The rise in the consumer price index (CPI) was sharply down from the 1.5% recorded in December, and was the weakest since 0.6% recorded in November 2009, according to the National Bureau of Statistics.

It was also short of the median forecast of 1.0% in a survey of analysts by Bloomberg News and came despite a surprise interest rate cut in November.

Moderate inflation can be a boon to consumption as it encourages consumers to buy before prices go up, while falling prices encourage shoppers to delay purchases and companies to put off investment, both of which can hurt growth.

Analysts warned of deflation in China, a key driver of global expansion, and urged Beijing to take more measures to boost the economy.

"The weak inflation profile suggests that the deflation has become a real risk for China, thus paving way for further monetary policy easing," ANZ economists Liu Ligang and Zhou Hao said in a research note.

Liu Dongliang, an analyst with China Merchants Bank in Shanghai, noted that consumption may have started to be affected by China's growth slowdown, as services and consumer goods prices slumped last month.
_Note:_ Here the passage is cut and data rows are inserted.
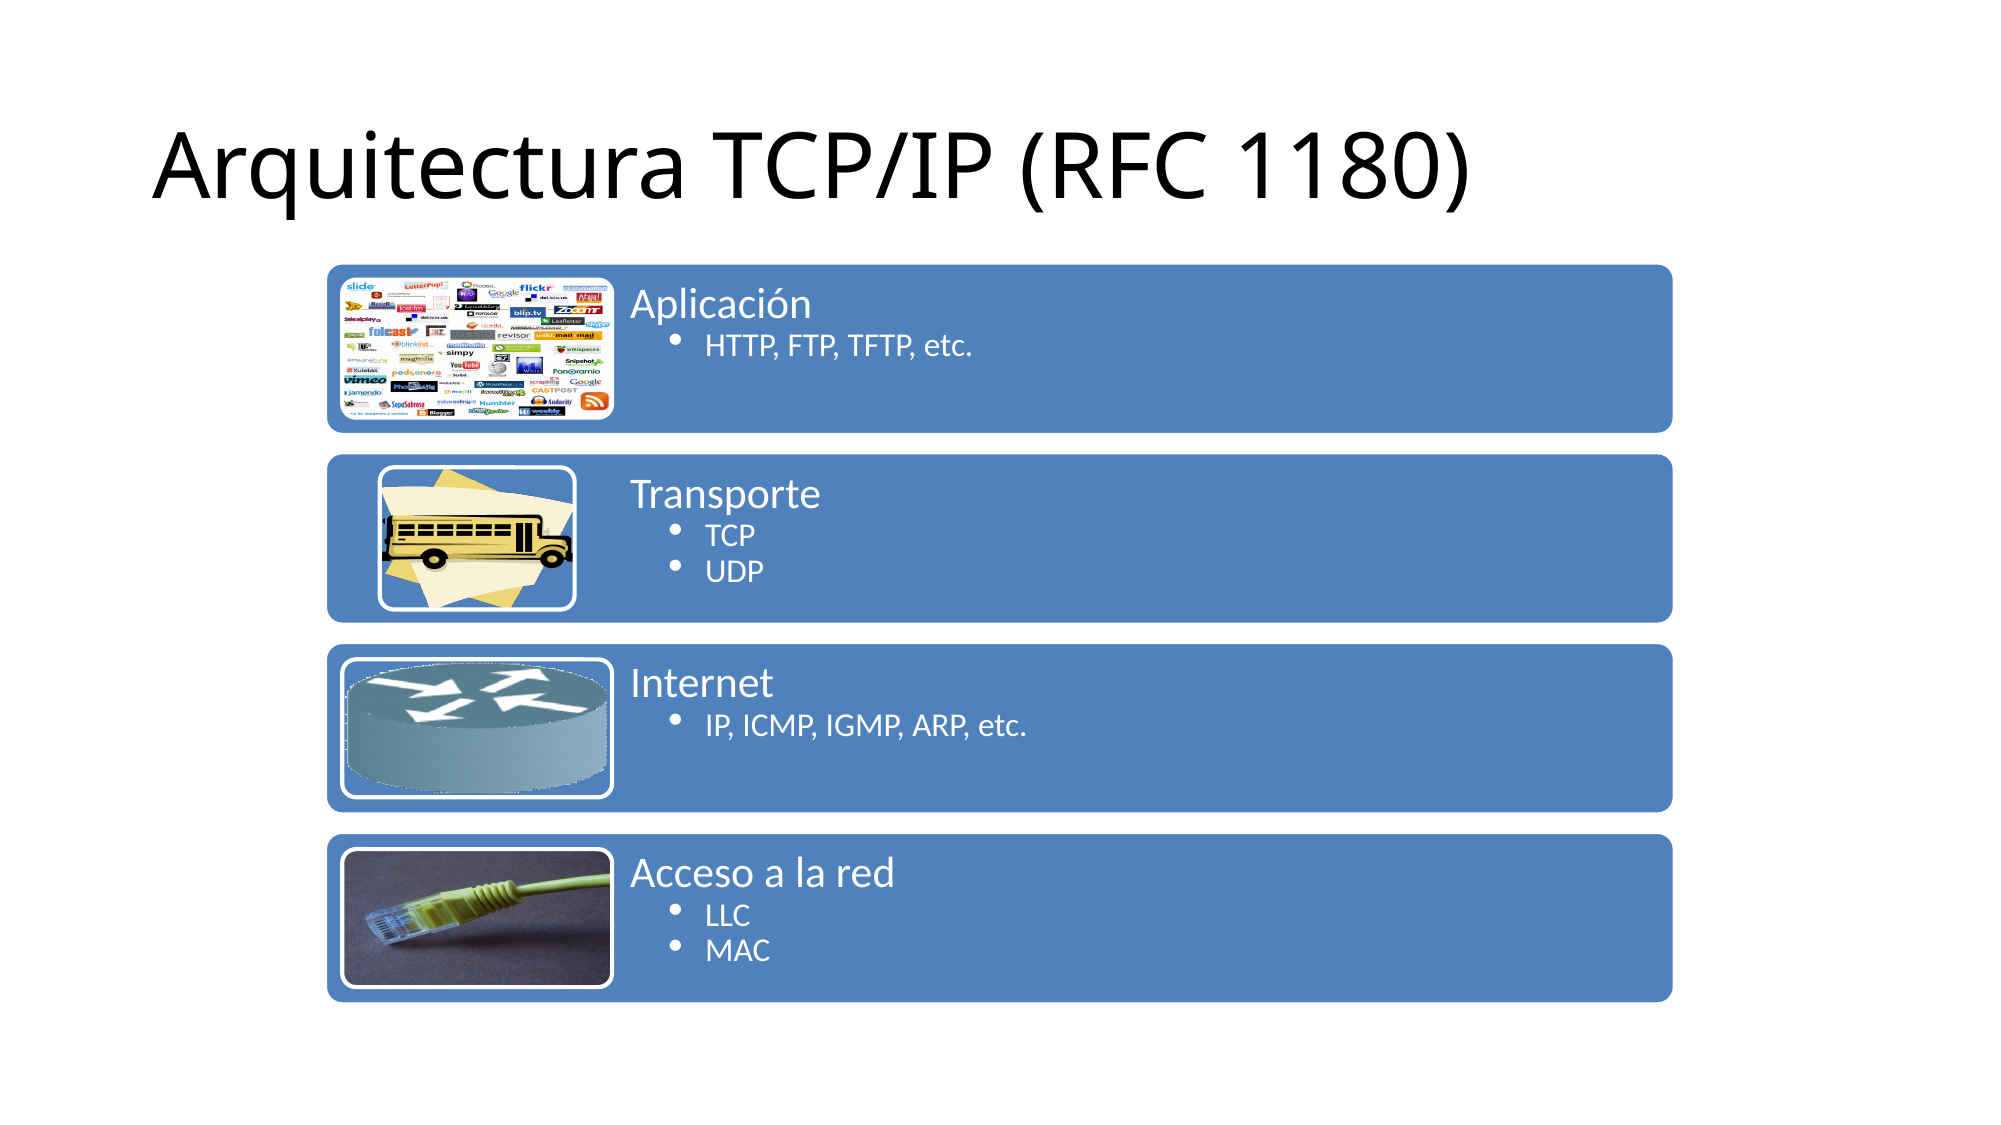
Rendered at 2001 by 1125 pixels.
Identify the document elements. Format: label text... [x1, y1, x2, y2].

text_box Arquitectura TCP/IP (RFC 1180) [137, 59, 1863, 278]
text_box [342, 279, 613, 418]
text_box Aplicación HTTP, FTP, TFTP, etc. [324, 262, 1675, 435]
text_box [342, 849, 613, 988]
text_box Internet IP, ICMP, IGMP, ARP, etc. [324, 642, 1675, 815]
text_box [379, 467, 575, 610]
text_box [342, 659, 613, 798]
text_box Acceso a la red LLC MAC [324, 831, 1675, 1005]
text_box Transporte TCP UDP [324, 452, 1675, 625]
"We should get vigilant about this sign and pay high attention to changes in the job market," he said in a research note.

"Consumption played a key role in stabilising economic growth last year. If consumption cools down while investment struggles to rebound, the economy will face even more trouble," he said.

China's economy grew 7.4% in 2014, its weakest for almost a quarter of a century, and slower than the 7.7% in 2013.

CPI was 2.0% last year, down from 2.6% in 2013 and well below the government's target of about 3.5%.

The People's Bank of China (PBoC) today injected 80 billion yuan ($12.8 billion) into the market through reverse repurchase agreements, known as repos, the official Xinhua news agency reported.

The term describes a process by which central banks purchase securities from lenders with an agreement to resell them at future dates.

It is the bank's sixth such operation this year. The move follows an across-the-board cut last week in the percentage of funds banks must hold in reserve, the first in nearly three years, which was aimed at boosting growth.